Document extract:

▬▬▬▬▬▬▬▬▬▬

One thing I'd advice you not to do tho is handing her the rulebook right away - it's a lot to digest and the full rulebook isn't necessarily composed in a very easy way to skim through and pick the important things... Don't let the rulebook steal your show and in the worst case daunt her.


----------



## Karnox

ah yeah, I know loads of regulars who come to the LGW every week so having a random battle isnt difficult at all, and even non regulars usually arrive hoping for a pick up game.

But yeah, usually our pace of game isnt too fast, its half and half socialising as it is playing warhammer so it wouldnt be too hard to follow. And in case any of the tables are full we have an elite retailer down the road from the GW that has 8 or so tables and always has a vacant spot to play on.

Oh well its not the bug hardback, its the battle for skull pass one, so its not too difficult. I consider it a good read from time to time, just to freshen up on the rules
Really need to get myself a 40k one though...

▬▬▬▬▬▬▬▬▬▬

Assigned task:
In the gaming thread, roughly how many tables does the elite retailer down the road from the GW have? The listing placed after this thread comes from a separate, unrelated source.

▬▬▬▬▬▬▬▬▬▬

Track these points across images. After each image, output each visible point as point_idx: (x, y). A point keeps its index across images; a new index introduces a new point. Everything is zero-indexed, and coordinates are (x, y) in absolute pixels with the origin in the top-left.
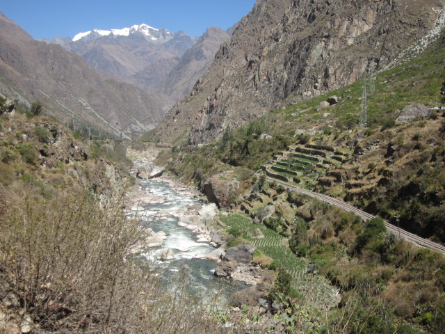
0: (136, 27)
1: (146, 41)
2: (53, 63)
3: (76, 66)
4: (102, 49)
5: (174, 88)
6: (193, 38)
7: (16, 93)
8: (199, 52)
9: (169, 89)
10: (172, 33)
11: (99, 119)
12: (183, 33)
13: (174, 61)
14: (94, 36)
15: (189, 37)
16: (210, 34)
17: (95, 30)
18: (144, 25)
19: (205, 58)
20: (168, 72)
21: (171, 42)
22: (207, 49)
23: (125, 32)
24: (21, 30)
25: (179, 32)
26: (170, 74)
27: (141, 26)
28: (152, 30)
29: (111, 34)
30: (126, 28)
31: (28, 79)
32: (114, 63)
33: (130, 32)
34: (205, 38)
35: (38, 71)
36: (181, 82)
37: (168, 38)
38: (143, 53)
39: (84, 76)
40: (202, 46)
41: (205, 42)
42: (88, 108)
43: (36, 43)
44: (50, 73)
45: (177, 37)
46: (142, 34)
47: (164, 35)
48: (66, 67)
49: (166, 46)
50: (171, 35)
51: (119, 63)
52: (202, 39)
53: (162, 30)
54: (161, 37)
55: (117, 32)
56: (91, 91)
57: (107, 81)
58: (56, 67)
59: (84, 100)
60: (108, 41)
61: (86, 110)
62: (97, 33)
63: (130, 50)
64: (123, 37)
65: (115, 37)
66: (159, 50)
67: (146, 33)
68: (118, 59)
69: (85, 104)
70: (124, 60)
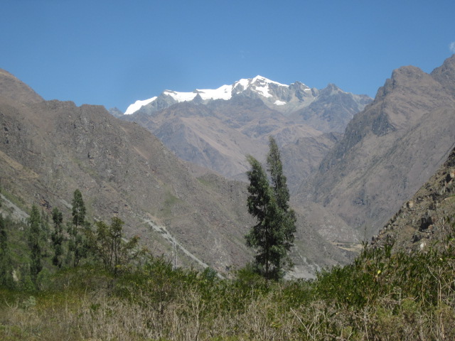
0: (244, 83)
1: (266, 107)
2: (90, 145)
3: (137, 150)
4: (182, 126)
5: (332, 192)
6: (356, 97)
7: (11, 205)
8: (379, 119)
9: (322, 197)
10: (316, 90)
11: (190, 258)
12: (336, 89)
13: (326, 141)
14: (165, 104)
15: (349, 96)
16: (399, 81)
17: (166, 93)
18: (259, 77)
19: (394, 130)
20: (316, 164)
21: (313, 106)
22: (396, 111)
23: (224, 93)
24: (25, 88)
25: (329, 87)
26: (321, 167)
27: (254, 80)
28: (276, 86)
29: (198, 98)
30: (225, 86)
31: (37, 176)
32: (206, 151)
33: (234, 94)
34: (389, 89)
35: (59, 160)
36: (346, 180)
37: (308, 101)
38: (261, 131)
39: (154, 169)
40: (384, 105)
41: (391, 97)
42: (165, 236)
43: (55, 105)
44: (84, 164)
45: (325, 96)
46: (256, 94)
47: (299, 95)
48: (116, 152)
49: (305, 115)
50: (314, 94)
51: (217, 152)
52: (384, 92)
53: (295, 87)
54: (294, 99)
55: (208, 94)
56: (170, 201)
57: (201, 179)
58: (95, 153)
59: (155, 219)
60: (191, 110)
61: (161, 240)
62: (171, 98)
63: (236, 127)
64: (220, 101)
65: (205, 103)
66: (292, 123)
67: (265, 92)
68: (214, 144)
69: (157, 228)
70: (225, 145)
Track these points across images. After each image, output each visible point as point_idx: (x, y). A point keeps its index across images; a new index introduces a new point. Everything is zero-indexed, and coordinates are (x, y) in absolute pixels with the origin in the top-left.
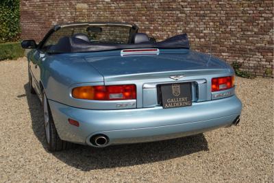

▬▬▬▬▬▬▬▬▬▬

Response box:
It has 8 or so tables.